Her lashes fluttered and he could see her fighting to wake up. “My grandfather? What do you mean?”
“There’s way too much noise out there for six in the morning,” he told her quickly. “I need to go.”
“Stay,” she pleaded.
“Giovanni knows I’m here.”
He saw realization cross her sleepy features. “He’ll blame you.”
“Yes.”
“Go.” She all but pushed him off the bed. “Will I see you soon?”
He kissed her lightly on the lips. “I hope so.”
Leaving her there on her own was hell, but she was safer that way. Getting rid of her wouldn’t be a part of Giovanni Corleon’s plan.
Chapter Seventeen
JULIET FORCED HERSELF to lie still in the bed. She could hear a commotion in the hallway outside her room and knew that Antonin was right. It was difficult to believe that someone like Giovanni who had been a friend and loyal soldier to the Cagliones could be behind some kind of scheme to hurt her grandfather.

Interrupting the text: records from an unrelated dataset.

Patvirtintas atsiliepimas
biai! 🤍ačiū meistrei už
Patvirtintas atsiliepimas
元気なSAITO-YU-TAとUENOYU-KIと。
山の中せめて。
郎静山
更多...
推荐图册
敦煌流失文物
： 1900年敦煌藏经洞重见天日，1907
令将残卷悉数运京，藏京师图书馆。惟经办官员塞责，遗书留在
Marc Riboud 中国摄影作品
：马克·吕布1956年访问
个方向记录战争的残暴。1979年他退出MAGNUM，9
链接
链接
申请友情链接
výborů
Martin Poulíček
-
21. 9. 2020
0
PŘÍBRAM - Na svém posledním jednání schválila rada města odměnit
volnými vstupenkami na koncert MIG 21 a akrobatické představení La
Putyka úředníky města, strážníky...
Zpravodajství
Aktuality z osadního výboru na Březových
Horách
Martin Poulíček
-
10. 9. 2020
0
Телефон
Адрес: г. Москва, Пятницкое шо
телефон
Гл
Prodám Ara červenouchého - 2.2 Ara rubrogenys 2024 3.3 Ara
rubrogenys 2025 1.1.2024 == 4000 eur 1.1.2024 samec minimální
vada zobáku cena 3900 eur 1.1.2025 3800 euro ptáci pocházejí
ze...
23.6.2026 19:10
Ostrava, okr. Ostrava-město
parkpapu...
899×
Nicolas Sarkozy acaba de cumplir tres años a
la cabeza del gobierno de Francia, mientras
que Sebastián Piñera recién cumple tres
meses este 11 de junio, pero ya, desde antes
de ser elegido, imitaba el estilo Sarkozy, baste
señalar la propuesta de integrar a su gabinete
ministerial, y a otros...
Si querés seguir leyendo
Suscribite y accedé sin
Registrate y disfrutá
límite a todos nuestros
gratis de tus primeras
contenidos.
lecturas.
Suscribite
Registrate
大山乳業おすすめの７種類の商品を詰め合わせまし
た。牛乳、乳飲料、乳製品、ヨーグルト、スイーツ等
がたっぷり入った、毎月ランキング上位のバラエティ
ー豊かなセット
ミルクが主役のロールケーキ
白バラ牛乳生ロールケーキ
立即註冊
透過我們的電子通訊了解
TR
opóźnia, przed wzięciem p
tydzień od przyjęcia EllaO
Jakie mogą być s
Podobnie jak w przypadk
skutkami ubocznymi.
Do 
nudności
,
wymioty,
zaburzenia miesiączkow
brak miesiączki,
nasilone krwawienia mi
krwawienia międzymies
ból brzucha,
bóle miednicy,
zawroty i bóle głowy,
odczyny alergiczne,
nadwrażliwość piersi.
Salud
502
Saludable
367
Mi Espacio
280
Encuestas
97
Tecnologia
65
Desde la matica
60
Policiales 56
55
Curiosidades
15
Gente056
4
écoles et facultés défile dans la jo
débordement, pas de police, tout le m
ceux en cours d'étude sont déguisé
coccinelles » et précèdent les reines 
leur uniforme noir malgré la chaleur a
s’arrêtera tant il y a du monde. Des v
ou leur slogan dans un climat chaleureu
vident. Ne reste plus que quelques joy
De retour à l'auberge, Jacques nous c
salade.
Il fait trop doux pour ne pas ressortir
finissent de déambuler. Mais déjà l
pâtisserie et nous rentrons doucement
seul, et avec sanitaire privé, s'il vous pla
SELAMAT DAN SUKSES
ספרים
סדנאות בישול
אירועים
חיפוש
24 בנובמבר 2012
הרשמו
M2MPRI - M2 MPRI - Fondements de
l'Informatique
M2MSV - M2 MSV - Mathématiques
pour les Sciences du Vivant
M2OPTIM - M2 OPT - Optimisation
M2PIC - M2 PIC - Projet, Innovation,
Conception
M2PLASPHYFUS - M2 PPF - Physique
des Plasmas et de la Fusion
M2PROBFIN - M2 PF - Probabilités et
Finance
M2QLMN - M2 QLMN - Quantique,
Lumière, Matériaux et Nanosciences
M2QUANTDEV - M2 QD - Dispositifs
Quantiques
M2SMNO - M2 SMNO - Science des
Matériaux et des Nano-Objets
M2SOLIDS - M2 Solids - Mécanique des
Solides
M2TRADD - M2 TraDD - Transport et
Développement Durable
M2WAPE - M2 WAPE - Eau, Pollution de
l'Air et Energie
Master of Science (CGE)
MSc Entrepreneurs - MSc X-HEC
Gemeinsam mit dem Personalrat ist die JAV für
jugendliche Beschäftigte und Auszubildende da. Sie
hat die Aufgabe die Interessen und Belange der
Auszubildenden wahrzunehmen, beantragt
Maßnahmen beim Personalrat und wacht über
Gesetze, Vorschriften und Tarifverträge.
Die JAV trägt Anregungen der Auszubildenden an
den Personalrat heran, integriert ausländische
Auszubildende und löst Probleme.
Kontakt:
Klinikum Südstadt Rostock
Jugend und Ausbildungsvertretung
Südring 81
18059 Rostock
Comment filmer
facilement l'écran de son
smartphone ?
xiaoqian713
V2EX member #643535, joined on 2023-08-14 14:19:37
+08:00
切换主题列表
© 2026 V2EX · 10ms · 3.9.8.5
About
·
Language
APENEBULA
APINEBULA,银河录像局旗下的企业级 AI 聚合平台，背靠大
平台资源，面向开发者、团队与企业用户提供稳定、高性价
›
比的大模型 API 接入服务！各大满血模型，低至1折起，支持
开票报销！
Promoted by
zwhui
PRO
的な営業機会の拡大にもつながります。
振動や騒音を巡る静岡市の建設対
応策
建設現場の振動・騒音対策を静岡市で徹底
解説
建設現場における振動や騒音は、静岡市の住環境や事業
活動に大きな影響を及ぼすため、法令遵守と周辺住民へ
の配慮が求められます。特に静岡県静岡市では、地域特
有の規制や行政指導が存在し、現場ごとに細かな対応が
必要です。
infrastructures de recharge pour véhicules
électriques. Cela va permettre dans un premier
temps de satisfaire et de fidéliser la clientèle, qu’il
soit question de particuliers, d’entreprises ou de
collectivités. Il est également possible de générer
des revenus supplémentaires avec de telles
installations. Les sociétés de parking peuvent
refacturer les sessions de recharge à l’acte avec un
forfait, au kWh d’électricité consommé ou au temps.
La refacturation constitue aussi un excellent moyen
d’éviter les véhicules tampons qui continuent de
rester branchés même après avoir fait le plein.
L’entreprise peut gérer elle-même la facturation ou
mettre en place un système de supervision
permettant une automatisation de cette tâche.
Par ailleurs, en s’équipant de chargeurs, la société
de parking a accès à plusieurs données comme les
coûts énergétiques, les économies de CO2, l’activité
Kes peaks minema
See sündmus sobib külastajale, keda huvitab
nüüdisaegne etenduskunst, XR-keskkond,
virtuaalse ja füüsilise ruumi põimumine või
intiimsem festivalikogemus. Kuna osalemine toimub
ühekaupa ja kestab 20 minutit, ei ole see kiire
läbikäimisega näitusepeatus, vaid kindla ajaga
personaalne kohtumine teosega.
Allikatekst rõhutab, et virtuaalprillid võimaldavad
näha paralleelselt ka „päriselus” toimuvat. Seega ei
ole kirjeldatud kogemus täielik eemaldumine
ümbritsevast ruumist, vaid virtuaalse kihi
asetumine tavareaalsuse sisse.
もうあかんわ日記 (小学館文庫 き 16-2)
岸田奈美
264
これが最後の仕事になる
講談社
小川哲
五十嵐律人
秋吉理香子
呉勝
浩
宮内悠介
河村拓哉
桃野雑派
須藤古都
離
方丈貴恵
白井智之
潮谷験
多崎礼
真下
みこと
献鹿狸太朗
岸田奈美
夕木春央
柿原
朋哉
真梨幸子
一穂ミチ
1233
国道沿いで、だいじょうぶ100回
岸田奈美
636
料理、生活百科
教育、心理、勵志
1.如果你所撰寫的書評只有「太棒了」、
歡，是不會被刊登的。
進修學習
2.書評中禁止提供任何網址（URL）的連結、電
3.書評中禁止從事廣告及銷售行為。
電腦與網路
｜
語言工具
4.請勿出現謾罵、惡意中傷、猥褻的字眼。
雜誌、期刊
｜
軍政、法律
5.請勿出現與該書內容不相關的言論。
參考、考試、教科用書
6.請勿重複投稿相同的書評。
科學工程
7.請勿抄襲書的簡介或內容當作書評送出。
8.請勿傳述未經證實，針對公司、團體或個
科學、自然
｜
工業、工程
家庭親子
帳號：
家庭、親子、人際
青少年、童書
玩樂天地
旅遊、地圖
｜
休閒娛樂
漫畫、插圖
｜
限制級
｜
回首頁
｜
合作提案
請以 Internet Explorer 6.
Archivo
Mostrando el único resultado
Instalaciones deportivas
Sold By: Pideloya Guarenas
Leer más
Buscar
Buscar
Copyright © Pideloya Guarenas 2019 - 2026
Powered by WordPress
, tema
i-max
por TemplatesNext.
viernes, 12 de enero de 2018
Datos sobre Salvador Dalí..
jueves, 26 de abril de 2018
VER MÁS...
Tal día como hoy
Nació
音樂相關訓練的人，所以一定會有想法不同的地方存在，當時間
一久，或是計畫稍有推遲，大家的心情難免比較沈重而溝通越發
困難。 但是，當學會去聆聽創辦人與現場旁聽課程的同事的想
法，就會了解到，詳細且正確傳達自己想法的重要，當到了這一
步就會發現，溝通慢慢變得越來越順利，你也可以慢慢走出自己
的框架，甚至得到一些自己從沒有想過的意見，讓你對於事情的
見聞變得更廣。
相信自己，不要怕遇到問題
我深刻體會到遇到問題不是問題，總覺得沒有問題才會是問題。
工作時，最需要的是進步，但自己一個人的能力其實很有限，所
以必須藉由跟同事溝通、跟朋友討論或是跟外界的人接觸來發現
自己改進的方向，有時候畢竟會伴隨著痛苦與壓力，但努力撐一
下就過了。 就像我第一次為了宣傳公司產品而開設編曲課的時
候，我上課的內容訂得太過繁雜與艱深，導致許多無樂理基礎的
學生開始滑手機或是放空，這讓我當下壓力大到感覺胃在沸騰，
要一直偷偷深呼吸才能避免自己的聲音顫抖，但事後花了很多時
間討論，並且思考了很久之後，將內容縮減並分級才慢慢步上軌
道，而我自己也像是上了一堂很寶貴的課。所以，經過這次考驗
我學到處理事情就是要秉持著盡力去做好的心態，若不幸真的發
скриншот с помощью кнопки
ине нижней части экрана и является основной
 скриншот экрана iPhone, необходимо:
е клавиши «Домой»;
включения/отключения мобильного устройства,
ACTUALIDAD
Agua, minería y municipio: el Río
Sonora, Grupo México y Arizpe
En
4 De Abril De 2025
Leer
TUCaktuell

Yet even if something natural had happened to Carlos Caglione, Giovanni would be a fool not to take advantage of the fact that Antonin was close at hand and the perfect scapegoat.
“Juliet!” Giovanni pounded on her door. “Juliet, open the door! Let us in or we’ll break it down!”
She had
barely started to get out of her bed to do just as he requested when her bedroom door burst open. Splinters of wood flew in all directions, and she gave a squeak of terror as three burly Caglione men entered without a word.
“Where is he?” Giovanni demanded. “I know he’s here!”
“I don’t know what you’re talking about.” Juliet pulled the covers up to her chin for modesty’s sake. Then she glared at Giovanni. “You can search all you want, but there is nobody in here except me.”
“Search the bathroom!” Giovanni barked at the men. Then he turned to her. “I know he was here.”
“He left right after you did,” she lied. There was no point in stirring up trouble. “Do you really think he would be that easy to catch? He didn’t want me in danger. So as soon as he knew I was safe, he left.” She glared at Giovanni. “Would you mind telling me what’s going on? You cannot just barge in here without reason, Giovanni. You don’t even have that kind of power.”
“Your grandfather is dead.” Giovanni couldn’t meet her eye. “Someone smothered him in his bed.”
“What?” Juliet struggled not to burst into tears. “And you’re searching my room because you think I had something to do with it? You bastard! How dare you? Get out. Get out. Get out! All of you!”
“I don’t suspect you personally,” Giovanni amended. “It’s that Bratva bastard that I suspect.”
“Then you suspect me,” she snarled. “Because he would never do anything to hurt me, and that would hurt me a lot.” She narrowed her gaze at the man she had considered her closest ally within the family. “In fact, perhaps we should be investigating you!”
The men all paused, staring at Giovanni and then at Juliet with varying degrees of confusion on their faces.
“You’re the one who had so much to gain from grandfather dying. You can push me into marrying you, and then you’ll just take over.”